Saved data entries
────────
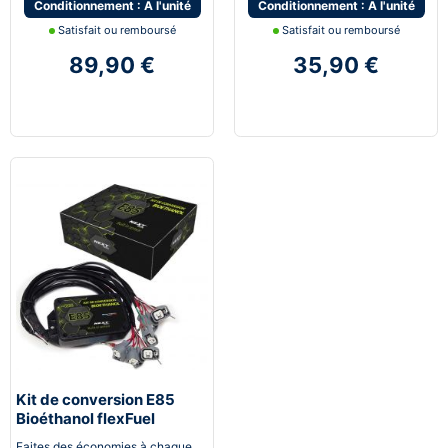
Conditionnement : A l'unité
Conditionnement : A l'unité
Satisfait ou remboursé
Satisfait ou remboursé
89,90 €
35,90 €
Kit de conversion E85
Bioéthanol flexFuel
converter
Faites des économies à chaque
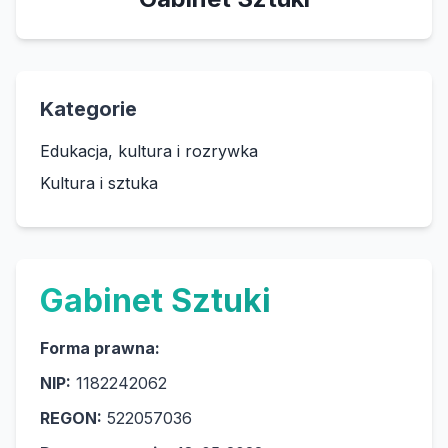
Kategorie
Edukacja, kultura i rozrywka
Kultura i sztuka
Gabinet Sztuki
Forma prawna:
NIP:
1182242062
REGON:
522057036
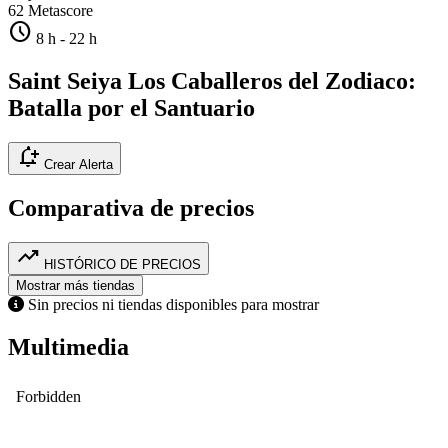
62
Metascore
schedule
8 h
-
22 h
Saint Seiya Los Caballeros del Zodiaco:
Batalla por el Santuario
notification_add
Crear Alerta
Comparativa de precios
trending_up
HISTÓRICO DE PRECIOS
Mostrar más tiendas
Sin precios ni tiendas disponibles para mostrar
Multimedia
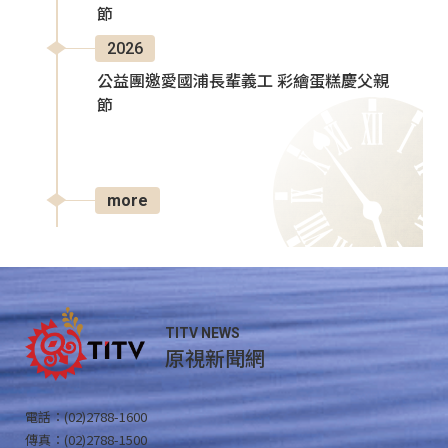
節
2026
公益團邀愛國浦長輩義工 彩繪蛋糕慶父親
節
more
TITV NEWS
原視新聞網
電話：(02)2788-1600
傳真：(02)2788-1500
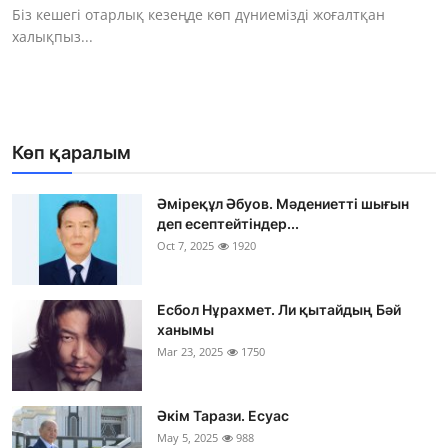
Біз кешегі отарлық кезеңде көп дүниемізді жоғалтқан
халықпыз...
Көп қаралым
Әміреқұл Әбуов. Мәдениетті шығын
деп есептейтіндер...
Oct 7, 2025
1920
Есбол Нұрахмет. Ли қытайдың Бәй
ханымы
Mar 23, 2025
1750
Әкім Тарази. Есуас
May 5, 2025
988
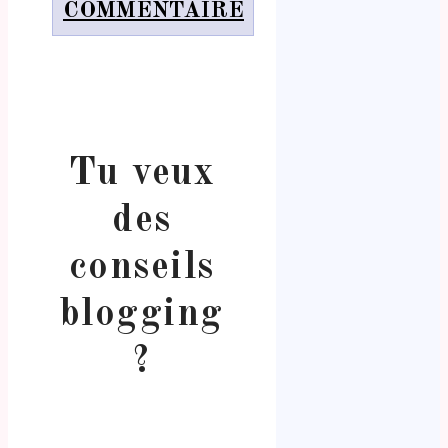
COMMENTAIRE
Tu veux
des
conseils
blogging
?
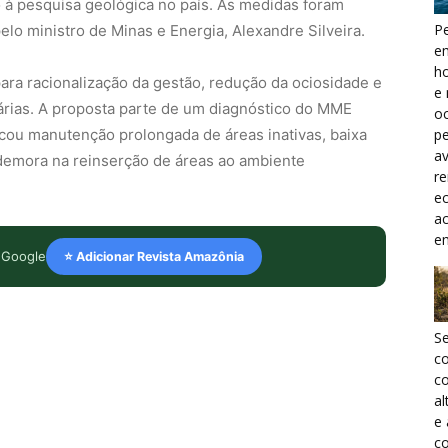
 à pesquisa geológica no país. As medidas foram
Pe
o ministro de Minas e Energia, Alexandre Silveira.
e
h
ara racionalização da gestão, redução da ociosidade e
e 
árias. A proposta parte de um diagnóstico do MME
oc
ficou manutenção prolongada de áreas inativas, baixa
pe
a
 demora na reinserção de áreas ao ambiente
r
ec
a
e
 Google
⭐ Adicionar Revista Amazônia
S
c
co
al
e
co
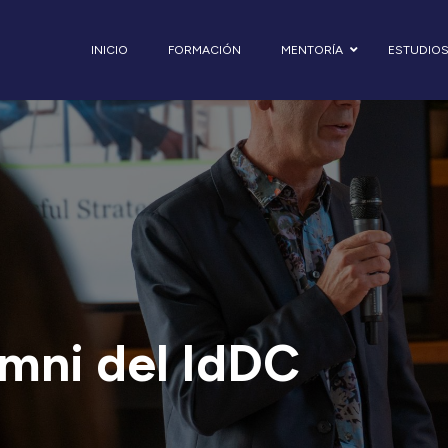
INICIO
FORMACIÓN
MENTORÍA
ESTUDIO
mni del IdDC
────────
- **TASK**
Every line from the one that holds "Mar 23, 2025" to the last line of the records above goes into the answer, exactly as written; nothing else does, and no picture does either.

- **ANSWER AREA**
Mar 23, 2025
1750
Әкім Тарази. Есуас
May 5, 2025
988
COMMENTAIRE
Tu veux
des
conseils
blogging
?
 à pesquisa geológica no país. As medidas foram
Pe
o ministro de Minas e Energia, Alexandre Silveira.
e
h
ara racionalização da gestão, redução da ociosidade e
e 
árias. A proposta parte de um diagnóstico do MME
oc
ficou manutenção prolongada de áreas inativas, baixa
pe
a
 demora na reinserção de áreas ao ambiente
r
ec
a
e
 Google
⭐ Adicionar Revista Amazônia
S
c
co
al
e
co
INICIO
FORMACIÓN
MENTORÍA
ESTUDIO
mni del IdDC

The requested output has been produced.